The reason we focus at OUR actions is that the only person whose behaviour we can control is ours.  Yes, the other party has a role to play, and holds some responsibility for the outcome, however this is about us growing and improving … and building a better future.

Stage 4 builds on stage 3.  Having had the “pain” and learnt from it, we can look to see what we can do differently (gain) in the future.  This puts us on a continuous improvement curve.

If we don’t adopt a learning approach, then we are doomed to repeat the same mistakes over and over (often with increasing personal pain).

  • There is another huge benefit to adopting a growth approach – it directs our attention from the past (which we cannot change) to the present and the future.
  • Asking ourselves about what we learnt, brings our attention to the ‘here and now’. This is important because it gives us a sense of control.
  • Asking ourselves then what we intend to do differently in the future gives us a way forward which doesn’t just repeat past patterns. There is no guarantee that we will remember (or have the emotional control) to take this alternative path when a similar situation occurs in the future, however we are certainly better off than if we haven’t done any thinking about it at all.  Eventually we will manage to do things differently.

An experience which confirmed for me the importance of adopting a learning approach came from my years of doing crisis telephone counselling at Lifeline.  What stood out was the high percentage of phone calls that were focused on negative events in the past, and how resistant callers were to bringing their attention to the present moment and looking at what actions they might take to improve their circumstances.  Many were heavily mired in blame.

It’s easy to blame ourselves or others.  It’s also incredibly unhelpful!

  • Blaming others leaves the power to change the situation in their court.
  • Blaming ourselves without looking at how we might change for the better simply leaves us in pain.

If we view every circumstance as a “learn from experience”, then by definition our future improves as we get better at what we do.  If we adhere to the fixed mindset, then there is a tendency to assume that “we are like we are” and “they are like they are” and that there isn’t much, if anything, we can do about it.  This conclusion means that we don’t seek to modify future interactions.  We seek to endure rather than improve.

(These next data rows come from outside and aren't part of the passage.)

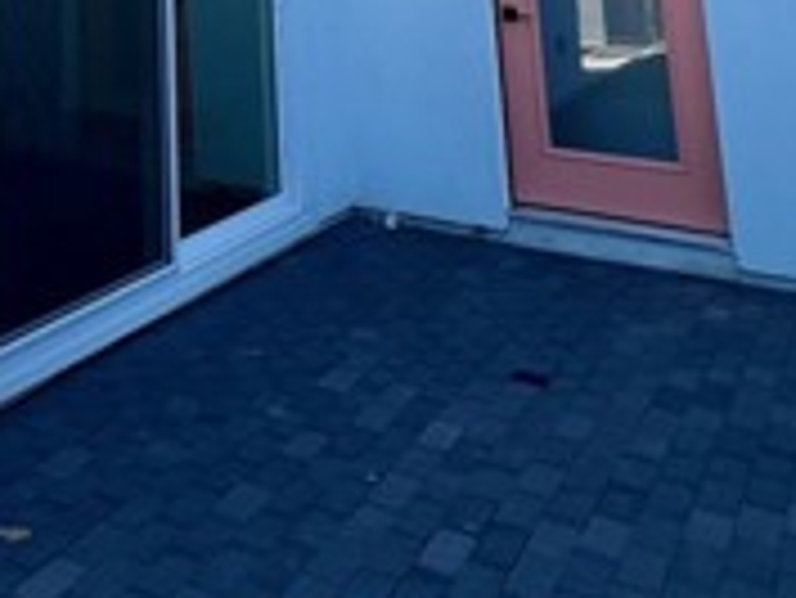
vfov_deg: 23.1
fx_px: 1082
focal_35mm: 47
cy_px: -364
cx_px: 31
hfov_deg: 36.9
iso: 32
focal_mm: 1.57
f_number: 1.8
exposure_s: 1/558
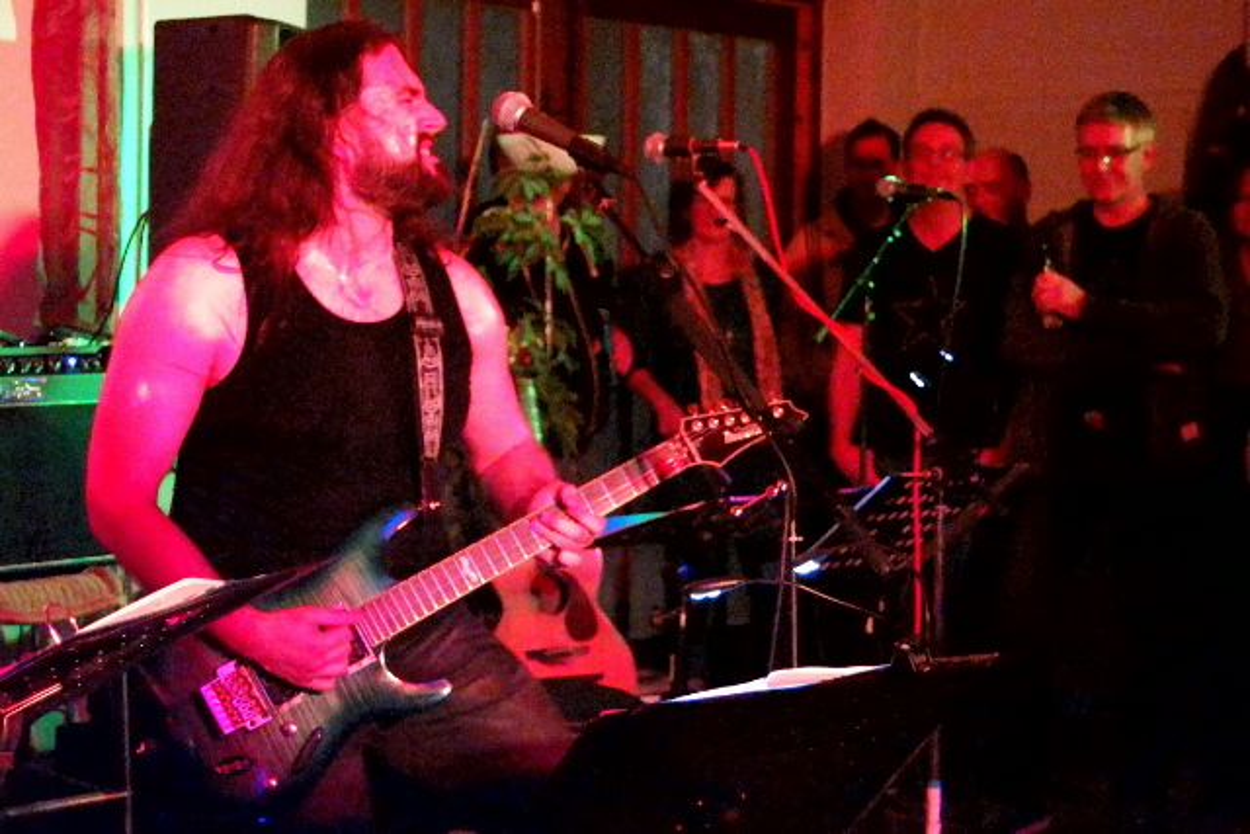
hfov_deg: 31.9
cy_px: 417
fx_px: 2188
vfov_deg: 21.6
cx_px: 625
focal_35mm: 63
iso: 25600
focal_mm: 41
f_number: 5.6
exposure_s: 1/80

Think about a recent work situation that didn’t go the way you would have liked it to.

  1. How did you view it?
    As a mistake or as a learning experience?
  2. How were you left feeling?
    Angry? Frustrated? Helpless? Determined to do differently in future?
  3. Given your conclusions about the situation, are you more or less inclined to connect up with that person in the future?
  4. Are you satisfied with your response?
    Is it maintaining the status quo or opening up the possibility of change?
  5. What are your intentions for the future?

It’s not always easy to view everything from a growth perspective.  Particularly after or during difficult circumstances, however adhering to a fixed mindset almost guarantees unhappiness.

Following on from this five-minute reflection, what one change – if you made it – would dramatically increase your professional services customer service effectiveness?